Cette dichotomie entre développement et lutte climatique a été, également, au cœur des échanges de l’Africa CEO Forum, les 5 et 6 juin, à Abidjan – un évènement coorganisé par Jeune Afrique Media Group et Société financière internationale (IFC, filiale de la Banque mondiale dévolue au secteur privé). Makhtar Diop, directeur général d’IFC, y a notamment plaidé pour que le continent face, enfin, sa « révolution verte ».
Des sommets comme celui de Paris ou, dans quelques mois, la COP28 qui se tient à Dubaï, peuvent-ils vraiment répondre aux défis qui se posent à nous ? « Tout le monde a été submergé, épuisé et doute de toute nouvelle promesse », a asséné au micro de Jeune Afrique le Dr Mahmoud Mohieldin, ancien président de la Banque mondiale et champion de haut niveau de l’ONU pour l’action climatique, qui enjoint aux décideurs politiques de passer de la parole aux actes. La France, qui affirme que le sommet de Paris est une « étape » avant la COP28, a d’ores et déjà prévenu qu’il ne faudrait s’attendre à aucune annonce concrète à l’issue des deux jours de discussion.

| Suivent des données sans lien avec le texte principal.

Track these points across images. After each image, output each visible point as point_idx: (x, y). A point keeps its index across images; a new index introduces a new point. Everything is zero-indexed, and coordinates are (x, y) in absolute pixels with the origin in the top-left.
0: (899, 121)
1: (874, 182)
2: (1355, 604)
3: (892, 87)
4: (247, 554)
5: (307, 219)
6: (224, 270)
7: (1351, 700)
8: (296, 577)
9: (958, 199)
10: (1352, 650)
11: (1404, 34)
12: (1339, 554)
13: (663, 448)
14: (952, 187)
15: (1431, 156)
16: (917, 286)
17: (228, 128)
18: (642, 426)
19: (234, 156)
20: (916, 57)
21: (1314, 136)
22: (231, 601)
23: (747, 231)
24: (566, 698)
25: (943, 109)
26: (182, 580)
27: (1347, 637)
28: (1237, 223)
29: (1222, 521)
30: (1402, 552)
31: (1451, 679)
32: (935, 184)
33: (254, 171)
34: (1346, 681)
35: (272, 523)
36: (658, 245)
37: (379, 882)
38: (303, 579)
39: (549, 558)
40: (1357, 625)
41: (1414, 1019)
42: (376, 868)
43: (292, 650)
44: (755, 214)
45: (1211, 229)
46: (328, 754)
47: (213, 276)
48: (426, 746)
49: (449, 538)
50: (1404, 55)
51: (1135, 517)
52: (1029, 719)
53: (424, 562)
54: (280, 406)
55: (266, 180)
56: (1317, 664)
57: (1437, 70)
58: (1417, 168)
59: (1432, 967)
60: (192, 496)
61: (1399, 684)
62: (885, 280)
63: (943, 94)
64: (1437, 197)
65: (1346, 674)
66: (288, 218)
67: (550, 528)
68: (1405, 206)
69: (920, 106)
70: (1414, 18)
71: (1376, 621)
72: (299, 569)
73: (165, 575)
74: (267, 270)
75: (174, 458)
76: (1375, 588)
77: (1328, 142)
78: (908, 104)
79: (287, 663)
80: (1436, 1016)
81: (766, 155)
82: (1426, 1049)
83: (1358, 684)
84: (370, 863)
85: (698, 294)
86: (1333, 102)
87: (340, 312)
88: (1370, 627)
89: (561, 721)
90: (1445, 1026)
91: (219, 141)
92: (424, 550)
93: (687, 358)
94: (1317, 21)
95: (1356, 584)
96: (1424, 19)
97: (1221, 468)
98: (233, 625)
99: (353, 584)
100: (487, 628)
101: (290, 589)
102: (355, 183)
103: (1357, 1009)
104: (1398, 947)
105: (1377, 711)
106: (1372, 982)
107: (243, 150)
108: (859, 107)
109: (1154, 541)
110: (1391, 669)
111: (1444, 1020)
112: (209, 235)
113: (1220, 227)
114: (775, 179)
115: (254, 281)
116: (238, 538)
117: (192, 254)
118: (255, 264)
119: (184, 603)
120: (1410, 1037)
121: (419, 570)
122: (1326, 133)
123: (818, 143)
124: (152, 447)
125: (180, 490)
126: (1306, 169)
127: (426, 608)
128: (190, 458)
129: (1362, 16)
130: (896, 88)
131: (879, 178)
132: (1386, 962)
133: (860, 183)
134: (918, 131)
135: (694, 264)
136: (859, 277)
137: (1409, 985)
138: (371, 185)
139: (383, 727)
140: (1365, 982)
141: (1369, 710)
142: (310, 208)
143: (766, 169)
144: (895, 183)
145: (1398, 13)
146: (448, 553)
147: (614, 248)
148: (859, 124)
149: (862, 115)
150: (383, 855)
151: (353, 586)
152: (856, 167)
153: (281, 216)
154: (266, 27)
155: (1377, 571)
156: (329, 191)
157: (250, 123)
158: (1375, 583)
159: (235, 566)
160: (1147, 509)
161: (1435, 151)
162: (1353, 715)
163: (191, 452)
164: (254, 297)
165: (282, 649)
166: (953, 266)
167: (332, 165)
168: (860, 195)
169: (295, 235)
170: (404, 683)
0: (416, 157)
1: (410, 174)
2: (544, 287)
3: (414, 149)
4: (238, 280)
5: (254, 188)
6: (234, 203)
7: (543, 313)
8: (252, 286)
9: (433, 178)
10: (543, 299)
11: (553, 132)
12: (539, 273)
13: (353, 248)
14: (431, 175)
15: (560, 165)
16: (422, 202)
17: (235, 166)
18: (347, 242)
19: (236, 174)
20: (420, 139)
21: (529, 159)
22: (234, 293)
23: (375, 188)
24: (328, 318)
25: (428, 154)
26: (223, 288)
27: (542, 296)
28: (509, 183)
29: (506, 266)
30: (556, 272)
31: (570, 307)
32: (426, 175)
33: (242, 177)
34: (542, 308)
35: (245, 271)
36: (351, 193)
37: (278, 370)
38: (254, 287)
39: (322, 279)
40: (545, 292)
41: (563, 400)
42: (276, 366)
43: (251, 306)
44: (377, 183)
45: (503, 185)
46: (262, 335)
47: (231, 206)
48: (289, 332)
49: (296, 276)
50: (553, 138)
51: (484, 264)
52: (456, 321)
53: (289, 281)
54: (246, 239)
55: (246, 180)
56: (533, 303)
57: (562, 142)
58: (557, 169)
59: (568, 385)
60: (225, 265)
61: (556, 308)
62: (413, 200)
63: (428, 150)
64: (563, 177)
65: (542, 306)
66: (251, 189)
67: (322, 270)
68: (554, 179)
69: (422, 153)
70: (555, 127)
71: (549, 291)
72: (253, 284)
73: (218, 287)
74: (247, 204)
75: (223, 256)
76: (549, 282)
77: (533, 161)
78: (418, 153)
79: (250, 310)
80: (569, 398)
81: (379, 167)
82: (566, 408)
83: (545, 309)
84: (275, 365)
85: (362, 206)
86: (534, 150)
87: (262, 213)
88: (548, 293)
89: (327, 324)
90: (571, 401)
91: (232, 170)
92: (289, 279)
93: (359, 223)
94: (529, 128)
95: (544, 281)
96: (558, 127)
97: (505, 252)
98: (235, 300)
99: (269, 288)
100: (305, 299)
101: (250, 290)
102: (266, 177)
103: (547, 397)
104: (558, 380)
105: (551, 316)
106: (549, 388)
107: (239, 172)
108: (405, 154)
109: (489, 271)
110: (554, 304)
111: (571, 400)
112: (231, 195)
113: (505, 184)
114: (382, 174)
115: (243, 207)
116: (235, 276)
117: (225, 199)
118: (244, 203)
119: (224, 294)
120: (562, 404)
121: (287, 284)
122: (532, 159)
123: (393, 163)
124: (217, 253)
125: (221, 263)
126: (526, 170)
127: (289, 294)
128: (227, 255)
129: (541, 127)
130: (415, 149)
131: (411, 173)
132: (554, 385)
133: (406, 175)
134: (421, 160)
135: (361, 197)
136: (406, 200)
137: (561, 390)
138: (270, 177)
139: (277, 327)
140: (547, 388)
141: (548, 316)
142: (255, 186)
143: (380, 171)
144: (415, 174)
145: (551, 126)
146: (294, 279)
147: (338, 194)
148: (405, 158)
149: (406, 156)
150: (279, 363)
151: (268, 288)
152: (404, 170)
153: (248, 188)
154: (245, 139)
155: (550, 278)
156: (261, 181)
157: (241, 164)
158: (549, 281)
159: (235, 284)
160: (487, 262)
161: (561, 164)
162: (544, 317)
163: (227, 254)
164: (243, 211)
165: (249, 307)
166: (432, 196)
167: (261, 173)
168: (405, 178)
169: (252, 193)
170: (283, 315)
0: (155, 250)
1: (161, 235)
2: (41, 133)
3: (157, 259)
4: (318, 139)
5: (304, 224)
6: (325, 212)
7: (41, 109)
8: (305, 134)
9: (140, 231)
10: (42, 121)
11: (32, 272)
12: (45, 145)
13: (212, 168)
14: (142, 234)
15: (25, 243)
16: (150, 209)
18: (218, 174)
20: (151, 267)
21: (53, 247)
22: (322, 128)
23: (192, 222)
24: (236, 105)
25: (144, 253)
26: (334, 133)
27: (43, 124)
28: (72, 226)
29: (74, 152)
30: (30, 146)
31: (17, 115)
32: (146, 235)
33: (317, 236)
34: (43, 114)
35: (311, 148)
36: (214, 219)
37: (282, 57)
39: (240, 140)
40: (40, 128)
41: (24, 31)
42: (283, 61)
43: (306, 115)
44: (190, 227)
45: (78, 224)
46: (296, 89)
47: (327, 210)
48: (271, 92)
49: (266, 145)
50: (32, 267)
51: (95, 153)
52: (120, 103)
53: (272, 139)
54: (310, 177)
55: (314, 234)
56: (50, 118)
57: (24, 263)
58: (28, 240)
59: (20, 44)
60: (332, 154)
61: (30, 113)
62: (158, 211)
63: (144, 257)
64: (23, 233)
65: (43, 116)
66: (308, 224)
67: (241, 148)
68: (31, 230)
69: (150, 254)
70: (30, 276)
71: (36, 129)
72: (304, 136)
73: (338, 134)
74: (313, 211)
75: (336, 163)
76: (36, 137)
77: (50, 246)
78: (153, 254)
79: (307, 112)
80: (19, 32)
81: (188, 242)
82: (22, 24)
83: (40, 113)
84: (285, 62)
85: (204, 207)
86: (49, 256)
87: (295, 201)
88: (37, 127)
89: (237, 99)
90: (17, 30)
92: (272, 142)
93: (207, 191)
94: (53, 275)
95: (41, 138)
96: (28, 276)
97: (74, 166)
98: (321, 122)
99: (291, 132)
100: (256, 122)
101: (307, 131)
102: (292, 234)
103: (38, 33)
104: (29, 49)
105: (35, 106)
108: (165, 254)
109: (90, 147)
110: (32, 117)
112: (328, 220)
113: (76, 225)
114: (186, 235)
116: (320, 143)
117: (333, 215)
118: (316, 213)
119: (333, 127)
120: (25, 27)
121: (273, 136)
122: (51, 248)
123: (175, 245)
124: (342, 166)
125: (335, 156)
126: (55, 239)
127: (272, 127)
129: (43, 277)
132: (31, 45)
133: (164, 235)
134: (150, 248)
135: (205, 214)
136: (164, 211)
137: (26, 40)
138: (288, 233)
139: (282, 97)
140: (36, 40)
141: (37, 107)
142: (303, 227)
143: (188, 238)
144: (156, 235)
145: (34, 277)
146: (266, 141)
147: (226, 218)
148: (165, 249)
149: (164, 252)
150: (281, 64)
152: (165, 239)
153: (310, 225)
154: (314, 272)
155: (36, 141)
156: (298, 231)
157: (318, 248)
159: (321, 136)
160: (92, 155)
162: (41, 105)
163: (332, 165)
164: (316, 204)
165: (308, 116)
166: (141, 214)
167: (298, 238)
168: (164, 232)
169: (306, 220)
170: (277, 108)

Le sommet « n’aura pas la capacité de décider » a précisé l’Élysée.
En outre, une autre piste pourrait être celle évoquée par Kako Nubukpo, commissaire togolais de l’Union économique et monétaire ouest-africaine (Uemoa) en charge de l’agriculture, de l’eau et de l’environnement, qui plaide pour une « révolution écologique et sociale en Afrique ». Il propose de s’appuyer sur ce qu’il nomme « les communs », qui « se situent entre le marché, trop peu efficient, et l’État, trop faible et d’autant plus affaibli par l’ajustement structurel et par sa dépendance aux intérêts des multinationales et des grandes puissances ».